INSTRUCTIONS FOR THE TASK — Give the lines again exactly as they appear below, from the line with "3) reduceByKey versus aggregateByKey" to the line with "- Pulling images", both included, and only those lines. Leave every picture out.

=== Section Start ===

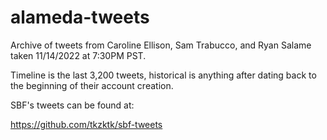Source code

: # alameda-tweets

Archive of tweets from Caroline Ellison, Sam Trabucco, and Ryan Salame taken 11/14/2022 at 7:30PM PST. 

Timeline is the last 3,200 tweets, historical is anything after dating back to the beginning of their account creation. 

SBF's tweets can be found at: 

https://github.com/tkzktk/sbf-tweets
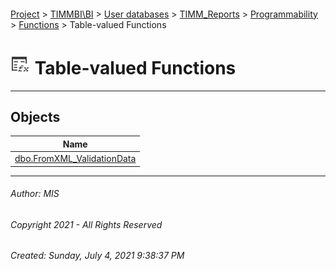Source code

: #### 

[Project](../../../../../../index.md) > [TIMMBI\\BI](../../../../../index.md) > [User databases](../../../../index.md) > [TIMM_Reports](../../../index.md) > [Programmability](../../index.md) > [Functions](../index.md) > Table-valued Functions

# ![Table-valued Functions](../../../../../../Images/Function_Table32.png) Table-valued Functions

---

## <a name="#objects"></a>Objects

| Name |
|---|
| [dbo.FromXML_ValidationData](FromXML_ValidationData.md) |


---

###### Author:  MIS

###### Copyright 2021 - All Rights Reserved

###### Created: Sunday, July 4, 2021 9:38:37 PM

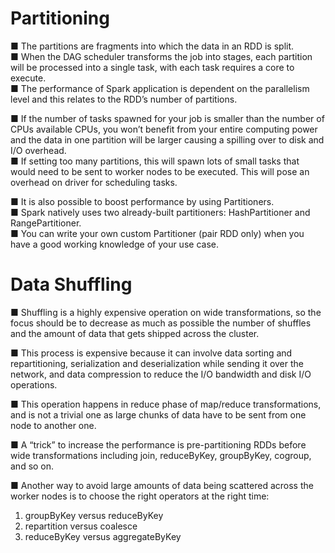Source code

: 
# Partitioning

■ The partitions are fragments into which the data in an RDD is split.  
■ When the DAG scheduler transforms the job into stages, each partition will be processed into a single task, with each task requires a core to execute.  
■ The performance of Spark application is dependent on the parallelism level and this relates to the RDD’s number of partitions.

■ If the number of tasks spawned for your job is smaller than the number of CPUs available CPUs, you won’t benefit from your entire computing power and the data in one partition will be larger causing a spilling over to disk and I/O overhead.  
■ If setting too many partitions, this will spawn lots of small tasks that would need to be sent to worker nodes to be 
executed. This will pose an overhead on driver for scheduling tasks.

■ It is also possible to boost performance by using Partitioners.  
■ Spark natively uses two already-built partitioners: HashPartitioner and RangePartitioner.  
■ You can write your own custom Partitioner (pair RDD only) when you have a good working knowledge of your use case.


# Data Shuffling

■ Shuffling is a highly expensive operation on wide transformations, so the focus should be to decrease as much as possible the number of shuffles and the amount of data that gets shipped across the cluster.

■ This process is expensive because it can involve data sorting and repartitioning, serialization and deserialization while sending it over the network, and data compression to reduce the I/O bandwidth and disk I/O operations.

■ This operation happens in reduce phase of map/reduce transformations, and is not a trivial one as large chunks of data have to be sent from one node to another one.

■ A “trick” to increase the performance is pre-partitioning RDDs before wide transformations including join, reduceByKey, groupByKey, cogroup, and so on.

■ Another way to avoid large amounts of data being scattered across the worker nodes is to choose the right operators at the right 
time:
1) groupByKey versus reduceByKey
2) repartition versus coalesce
3) reduceByKey versus aggregateByKey

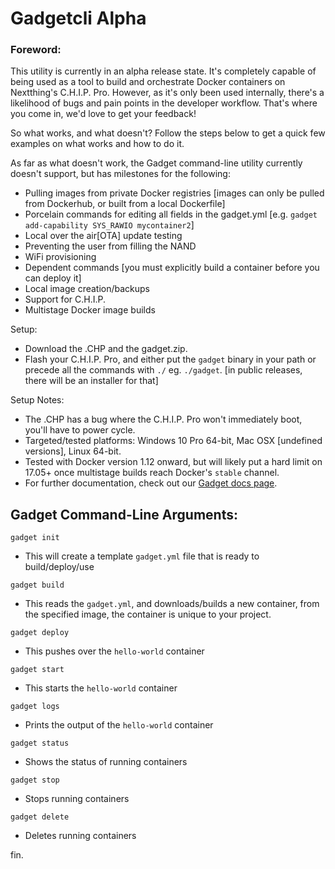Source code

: # Gadgetcli Alpha

### Foreword:
This utility is currently in an alpha release state. It's completely capable of being used as a tool to build and orchestrate Docker containers on Nextthing's C.H.I.P. Pro. However, as it's only been used internally, there's a likelihood of bugs and pain points in the developer workflow. That's where you come in, we'd love to get your feedback!

So what works, and what doesn't? Follow the steps below to get a quick few examples on what works and how to do it.

As far as what doesn't work, the Gadget command-line utility currently doesn't support, but has milestones for the following:
 - Pulling images from private Docker registries [images can only be pulled from Dockerhub, or built from a local Dockerfile]
 - Porcelain commands for editing all fields in the gadget.yml [e.g. `gadget add-capability SYS_RAWIO mycontainer2`]
 - Local over the air[OTA] update testing
 - Preventing the user from filling the NAND
 - WiFi provisioning
 - Dependent commands [you must explicitly build a container before you can deploy it]
 - Local image creation/backups
 - Support for C.H.I.P.
 - Multistage Docker image builds

Setup:
 - Download the .CHP and the gadget.zip.
 - Flash your C.H.I.P. Pro, and either put the `gadget` binary in your
   path or precede all the commands with `./` eg. `./gadget`.
   [in public releases, there will be an installer for that]

Setup Notes:
 - The .CHP has a bug where the C.H.I.P. Pro won't immediately boot,
   you'll have to power cycle.
 - Targeted/tested platforms: Windows 10 Pro 64-bit, Mac OSX [undefined versions], Linux 64-bit.
 - Tested with Docker version 1.12 onward, but will likely put a hard limit on 17.05+ once multistage builds reach Docker's `stable` channel. 
 - For further documentation, check out our [Gadget docs page](https://docs.getchip.com/gadget.html).

## Gadget Command-Line Arguments:
 `gadget init`
   - This will create a template `gadget.yml` file that is ready to
     build/deploy/use
 
 `gadget build`
   - This reads the `gadget.yml`, and downloads/builds a new container, 
     from the specified image, the container is unique to your project.
 
 `gadget deploy`
   - This pushes over the `hello-world` container
 
 `gadget start`
   - This starts the `hello-world` container
 
 `gadget logs`
   - Prints the output of the `hello-world` container
 
 `gadget status`
   - Shows the status of running containers
 
 `gadget stop`
   - Stops running containers
 
 `gadget delete`
   - Deletes running containers


fin.

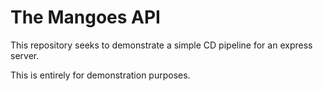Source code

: # The Mangoes API

This repository seeks to demonstrate a simple CD pipeline for an express server.

This is entirely for demonstration purposes.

=== Section End ===

REPLY TO THE EXERCISE —
3) reduceByKey versus aggregateByKey

Source code

: # Gadgetcli Alpha

### Foreword:
This utility is currently in an alpha release state. It's completely capable of being used as a tool to build and orchestrate Docker containers on Nextthing's C.H.I.P. Pro. However, as it's only been used internally, there's a likelihood of bugs and pain points in the developer workflow. That's where you come in, we'd love to get your feedback!

So what works, and what doesn't? Follow the steps below to get a quick few examples on what works and how to do it.

As far as what doesn't work, the Gadget command-line utility currently doesn't support, but has milestones for the following:
 - Pulling images from private Docker registries [images can only be pulled from Dockerhub, or built from a local Dockerfile]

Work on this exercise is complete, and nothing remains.